Key Tax Updates for Business Owners: What You Should Know
5 Minute Read
Managing a business means staying on top of your numbers, and that includes understanding how tax law changes can affect your bottom line. With new IRS updates rolling out in 2025, now is the time to review your strategy, make smart decisions, and lock in savings before the year ends.
Here are the most impactful tax law changes business owners need to know, and how to prepare.
1. Bonus Depreciation Is Here To Stay
The One Big Beautiful Bill Act, signed into law on July 4, 2025, permanently reinstates 100% bonus depreciation for qualified property acquired after January 19, 2025, reversing the previously scheduled phase-down to 40% and 20%. It also introduces a new, separate 100% expensing rule under Section 168(n) specifically for qualified production property, such as factories and manufacturing equipment.
2. Section 179 Deduction Limits Increased
Section 179 expensing now allows a maximum deduction of $4 million, up from the previous $2.5 million limit, with the phase-out threshold also beginning at $4 million. These expanded limits, indexed annually for inflation, let businesses fully expense more capital assets like equipment and vehicles in the year they’re placed in service. This change enhances cash flow and reduces the tax burden for small and mid-sized businesses making significant investments. In addition, 100 percent expensing is now allowed for certain types of qualified production property, such as manufacturing facilities, broadening the scope of eligible assets.
3. Charitable Contributions
Businesses, specifically C Corporations, must now donate at least 1 percent of taxable income before any contributions are deductible, with corporate deductions capped at 10 percent of taxable income. An above-the-line deduction of up to $1,000 for individuals and $2,000 for joint filers starts in 2026, expanding access to non-itemizers. For itemizers, contributions must exceed 0.5 percent of AGI to qualify, and high-income donors face a 35 percent cap on their benefit rate. Additionally, a temporary 100 percent tax credit (up to $5,000 or 10 percent of AGI) is available through 2029, but only for gifts to scholarship-granting nonprofits.
4. 1099-K Expansion for Third-Party Payments
Form 1099-K reporting is now required only when gross payments exceed $20,000 and there are more than 200 transactions in a calendar year. This reverts the threshold back to the pre-2021 standard and significantly reduces the number of forms issued to casual sellers and gig economy workers. The change applies to tax years beginning after 2025, giving platforms and taxpayers time to adjust. These updated thresholds aim to simplify reporting and reduce confusion for low-volume users of payment apps and online marketplaces.
5. Higher Thresholds for 1099-MISC and 1099-NEC
Beginning January 1, 2026, the threshold for issuing both Forms 1099‑NEC and 1099‑MISC increases from $600 to $2,000 of payments in a calendar year. This new $2,000 threshold will be indexed for inflation starting in 2027, easing the reporting burden for small businesses and contractors. Additionally, backup withholding requirements will align with this adjusted threshold, simplifying compliance. These changes significantly reduce paperwork and administrative costs for frequent low‑dollar transactions.
6. Qualified Business Income (QBI) Deduction Extended
The 20 percent Qualified Business Income (QBI) deduction is now permanent beyond 2025, providing long-term certainty for pass-through businesses. The income phase-in threshold has increased to $75,000 for single filers (and $150,000 for joint filers), up from $50,000/$100,000, and this range will be indexed for inflation. A new minimum deduction of $400 is guaranteed for taxpayers reporting at least $1,000 of active trade or business QBI, also adjusted annually. Finally, the deduction’s structure and eligibility rules, such as wage/property limitations and SSTB phaseouts, remain in place but now operate within the expanded threshold range.

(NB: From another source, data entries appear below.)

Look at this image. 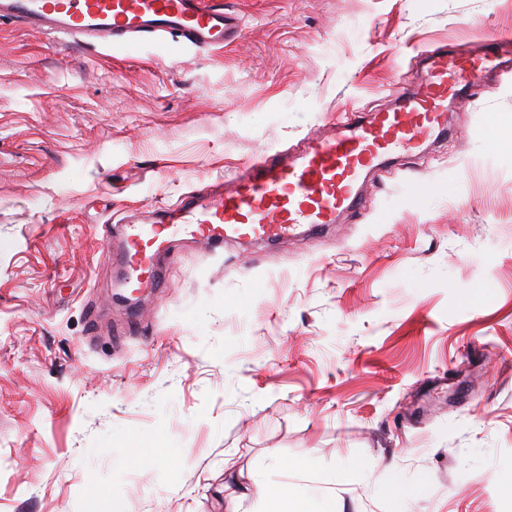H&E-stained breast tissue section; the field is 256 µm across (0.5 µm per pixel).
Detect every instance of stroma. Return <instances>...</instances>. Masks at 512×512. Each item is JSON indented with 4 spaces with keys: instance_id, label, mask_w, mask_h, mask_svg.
<instances>
[{
    "instance_id": "35a3bbf8",
    "label": "stroma",
    "mask_w": 512,
    "mask_h": 512,
    "mask_svg": "<svg viewBox=\"0 0 512 512\" xmlns=\"http://www.w3.org/2000/svg\"><path fill=\"white\" fill-rule=\"evenodd\" d=\"M221 49L66 46L0 22V512H512V71L272 245H164L113 303L126 224L393 108L428 51L512 39V0H223ZM112 238L102 241V225ZM257 494L267 503V512H334L335 505L329 500H322L311 494L306 503L292 507L294 497L288 486H282L275 491H268L264 487L257 488Z\"/></svg>"
}]
</instances>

Final Thoughts: Take Action Before Year-End
Tax law changes can open the door for new savings or lead to unexpected liabilities if ignored. Whether it’s strategic equipment purchases or updated reporting procedures, these updates present opportunities to reduce your tax burden — but timing is everything.
Want to make sure you’re making the most of these changes?
Schedule a consultation with a tax advisor who specializes in business tax planning, especially one familiar with your industry and entity type.